Support Questions
Find answers, ask questions, and share your expertise
Announcements
Alert: Welcome to the Unified Cloudera Community. Former HCC members be sure to read and learn how to activate your account here.

Dynamically renaming JSON field names in NiFi

Dynamically renaming JSON field names in NiFi

Rising Star

I have json content streaming in, and I would like to rename the field names, specifically I need to remove "." as I am inserting into MongoDB which does not support periods in key names.

Requirements:

  • Only field names are modified, not content. So {"host.ip":"192.168.1.1"} -> {"host_ip":"192.168.1.1"}
  • Field names are unknown, so I can't explicitly replace
  • I would prefer not to split the json array into individual flow files.

Has anyone tackled an issue like this before?

5 REPLIES 5

Re: Dynamically renaming JSON field names in NiFi

If you knew the schema of the incoming content, I believe you can use schema aliases in conjunction with ConvertRecord, but since you mention field names are unknown, I'm guessing you won't know the schema(s) either :)

You can do this with the JoltTransformJSON processor, although I don't think it supports arbitrary numbers of periods as its matching operator is as non-greedy as possible. Here is a spec that works for 1-3 periods:

[
  {
    "operation": "shift",
    "spec": {
      "*.*.*.*": "&(0,1)_&(0,2)_&(0,3)_&(0,4)",
      "*.*.*": "&(0,1)_&(0,2)_&(0,3)",
      "*.*": "&(0,1)_&(0,2)",
      "*": "&"
    }
  }
]

Note you could continue this pattern for any discrete number of periods. Also note that the above spec works for "flat" JSON files. For nested fields you'd have to go "one level deeper" and apply the same pattern, here's a spec that works for 1-3 periods, 1-2 fields deep:

[
  {
    "operation": "shift",
    "spec": {
      "*.*.*.*": "&(0,1)_&(0,2)_&(0,3)_&(0,4)",
      "*.*.*": "&(0,1)_&(0,2)_&(0,3)",
      "*.*": "&(0,1)_&(0,2)",
      "*": {
        "*.*.*.*": "&(0,1)_&(0,2)_&(0,3)_&(0,4)",
        "*.*.*": "&(0,1)_&(0,2)_&(0,3)",
        "*.*": "&1.&(0,1)_&(0,2)",
        "*": "&"
      }
    }
  }
]

If the incoming JSON is truly "wild west", you could use Groovy in an ExecuteScript processor along with a JsonSlurper (and JsonOutput) to change the keys at arbitrary depths with arbitrary numbers of periods.

Highlighted

Re: Dynamically renaming JSON field names in NiFi

Rising Star

Thank you @Matt Burgess.
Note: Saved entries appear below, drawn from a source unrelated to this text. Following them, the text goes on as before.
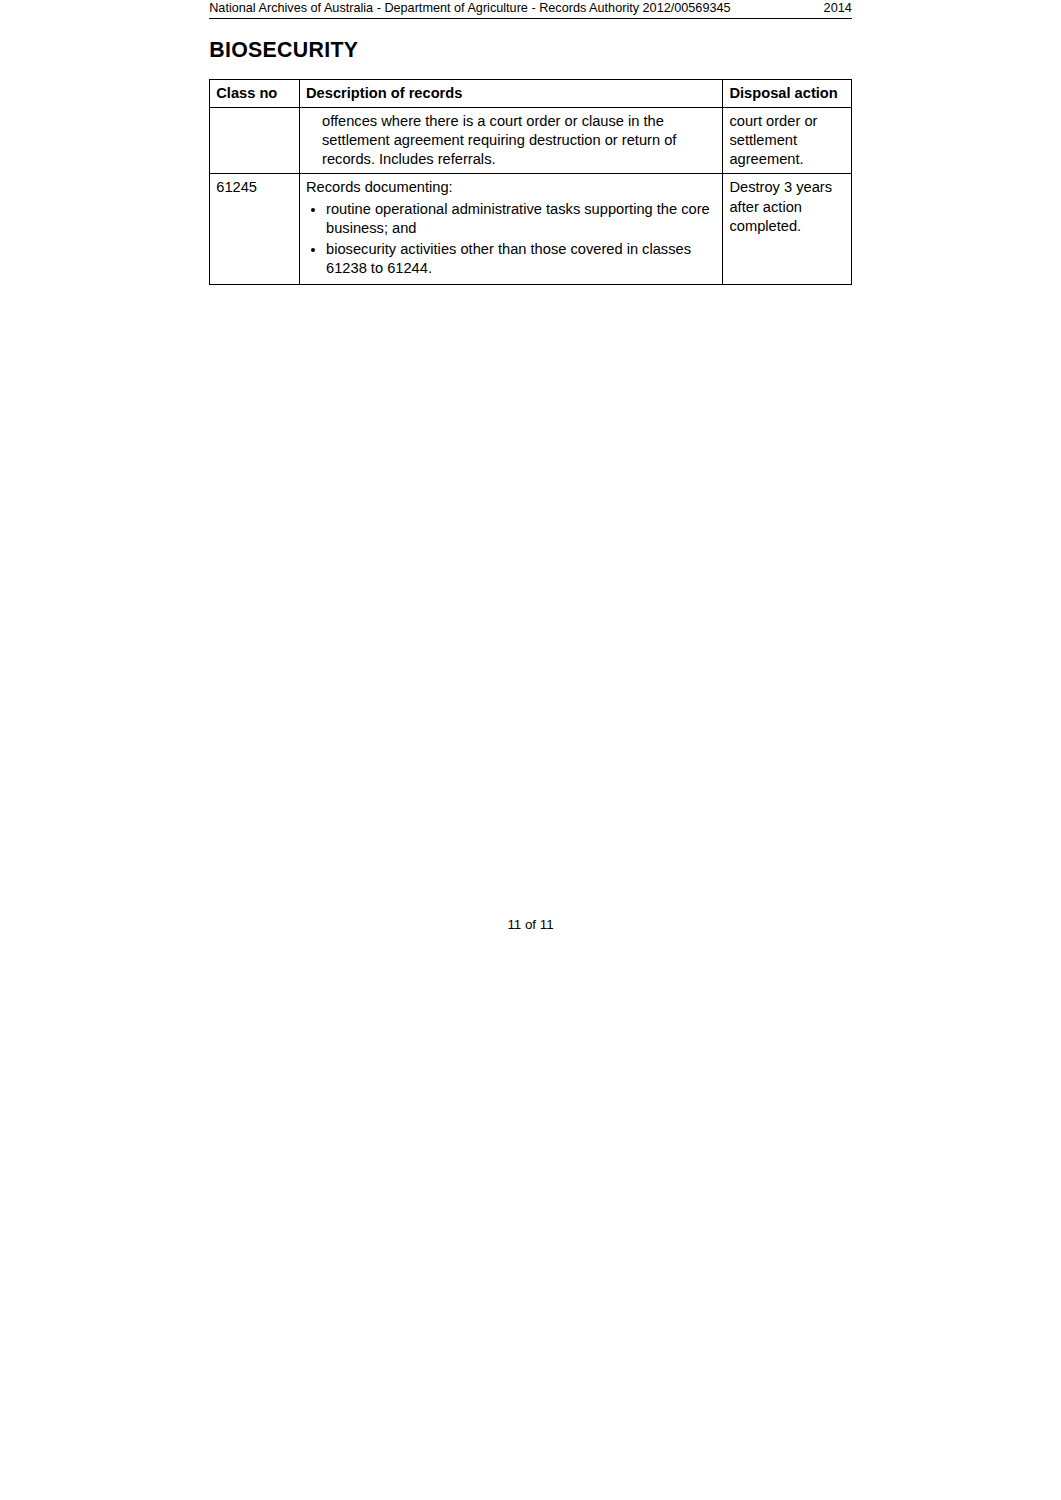National Archives of Australia - Department of Agriculture - Records Authority 2012/00569345 2014
BIOSECURITY
| Class no | Description of records | Disposal action |
| --- | --- | --- |
| | offences where there is a court order or clause in the settlement agreement requiring destruction or return of records. Includes referrals. | court order or settlement agreement. |
| 61245 | Records documenting: routine operational administrative tasks supporting the core business; and biosecurity activities other than those covered in classes 61238 to 61244. | Destroy 3 years after action completed. |
11 of 11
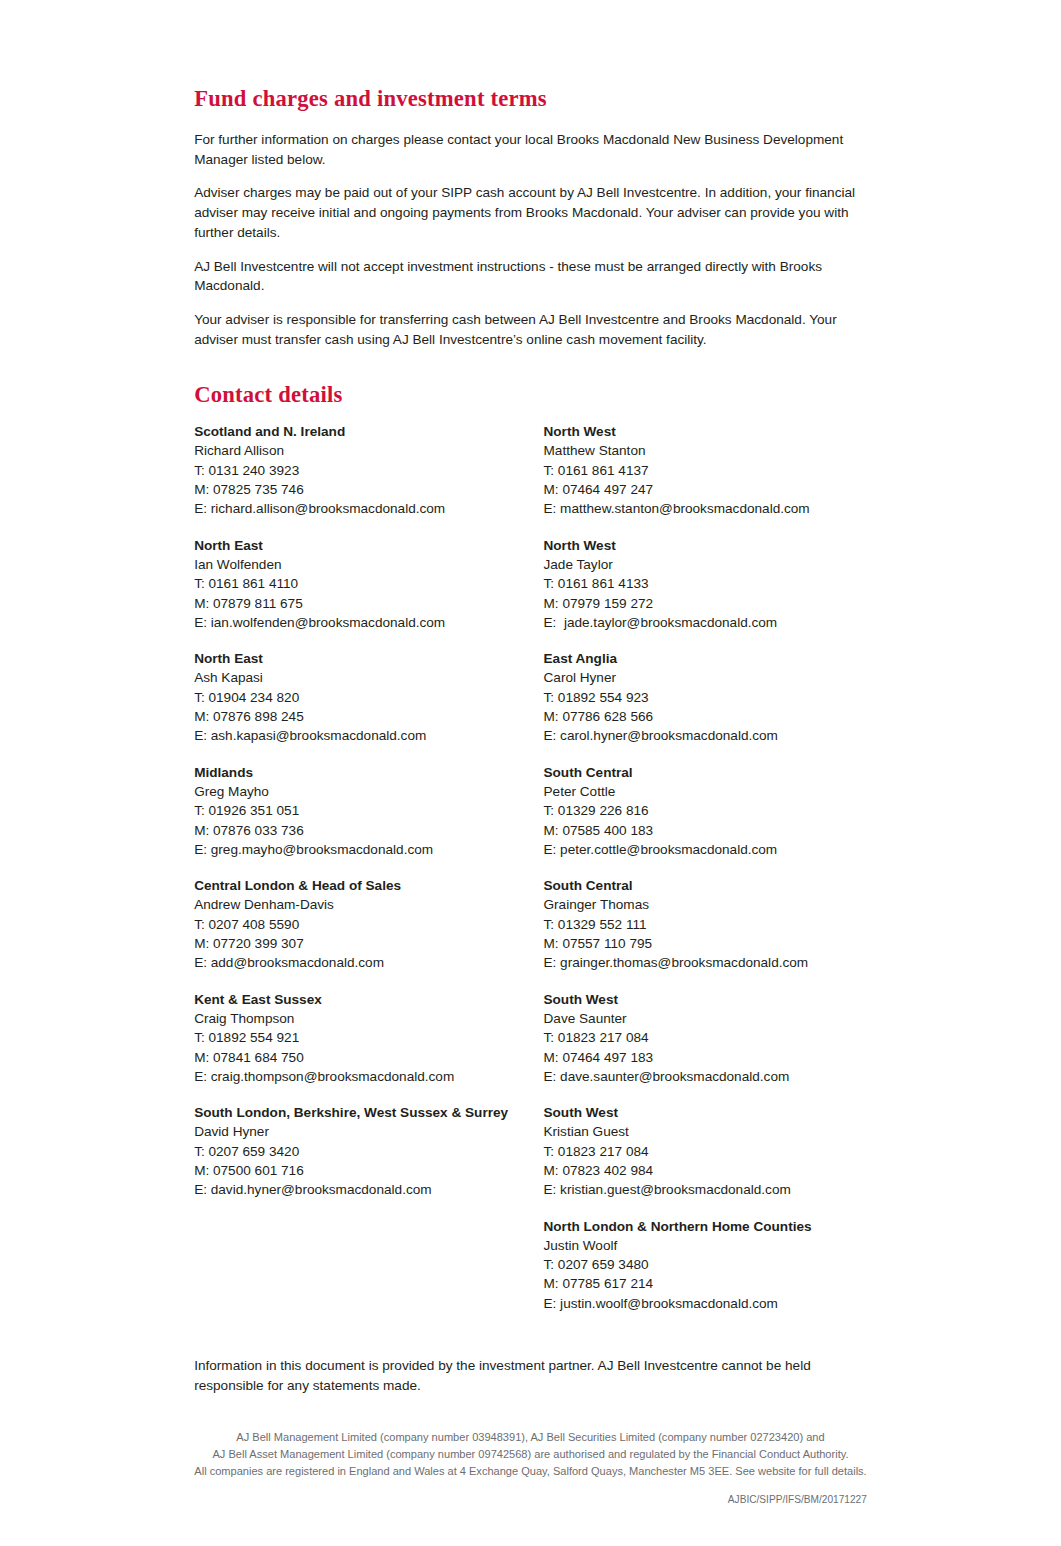Fund charges and investment terms
For further information on charges please contact your local Brooks Macdonald New Business Development Manager listed below.
Adviser charges may be paid out of your SIPP cash account by AJ Bell Investcentre. In addition, your financial adviser may receive initial and ongoing payments from Brooks Macdonald. Your adviser can provide you with further details.
AJ Bell Investcentre will not accept investment instructions - these must be arranged directly with Brooks Macdonald.
Your adviser is responsible for transferring cash between AJ Bell Investcentre and Brooks Macdonald. Your adviser must transfer cash using AJ Bell Investcentre’s online cash movement facility.
Contact details
Scotland and N. Ireland
Richard Allison
T: 0131 240 3923
M: 07825 735 746
E: richard.allison@brooksmacdonald.com
North East
Ian Wolfenden
T: 0161 861 4110
M: 07879 811 675
E: ian.wolfenden@brooksmacdonald.com
North East
Ash Kapasi
T: 01904 234 820
M: 07876 898 245
E: ash.kapasi@brooksmacdonald.com
Midlands
Greg Mayho
T: 01926 351 051
M: 07876 033 736
E: greg.mayho@brooksmacdonald.com
Central London & Head of Sales
Andrew Denham-Davis
T: 0207 408 5590
M: 07720 399 307
E: add@brooksmacdonald.com
Kent & East Sussex
Craig Thompson
T: 01892 554 921
M: 07841 684 750
E: craig.thompson@brooksmacdonald.com
South London, Berkshire, West Sussex & Surrey
David Hyner
T: 0207 659 3420
M: 07500 601 716
E: david.hyner@brooksmacdonald.com
North West
Matthew Stanton
T: 0161 861 4137
M: 07464 497 247
E: matthew.stanton@brooksmacdonald.com
North West
Jade Taylor
T: 0161 861 4133
M: 07979 159 272
E: jade.taylor@brooksmacdonald.com
East Anglia
Carol Hyner
T: 01892 554 923
M: 07786 628 566
E: carol.hyner@brooksmacdonald.com
South Central
Peter Cottle
T: 01329 226 816
M: 07585 400 183
E: peter.cottle@brooksmacdonald.com
South Central
Grainger Thomas
T: 01329 552 111
M: 07557 110 795
E: grainger.thomas@brooksmacdonald.com
South West
Dave Saunter
T: 01823 217 084
M: 07464 497 183
E: dave.saunter@brooksmacdonald.com
South West
Kristian Guest
T: 01823 217 084
M: 07823 402 984
E: kristian.guest@brooksmacdonald.com
North London & Northern Home Counties
Justin Woolf
T: 0207 659 3480
M: 07785 617 214
E: justin.woolf@brooksmacdonald.com
Information in this document is provided by the investment partner. AJ Bell Investcentre cannot be held responsible for any statements made.
AJ Bell Management Limited (company number 03948391), AJ Bell Securities Limited (company number 02723420) and
AJ Bell Asset Management Limited (company number 09742568) are authorised and regulated by the Financial Conduct Authority.
All companies are registered in England and Wales at 4 Exchange Quay, Salford Quays, Manchester M5 3EE. See website for full details.
AJBIC/SIPP/IFS/BM/20171227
I will give this a shot. My alternate strategy is to infer an avro schema, and then use @Timothy Spann 's attribute cleaner and then convert back to JSON. https://github.com/tspannhw/nifi-attributecleaner-processor

Re: Dynamically renaming JSON field names in NiFi

Rising Star

Unfortunately the jolt spec isn't working as intended. Is is replacing the field names with their values. On to Plan B...

Re: Dynamically renaming JSON field names in NiFi

Sorry about that, I had a copy-paste error, each of those "*...." entries should be followed by a ".&", so

"*.*.*.*":"&(0,1)_&(0,2)_&(0,3)_&(0,4).&"

Re: Dynamically renaming JSON field names in NiFi

No wait, that won't work. Hmm, it worked in the Jolt preview. Do you have an array of objects at the top level, vs the single object you have in your example?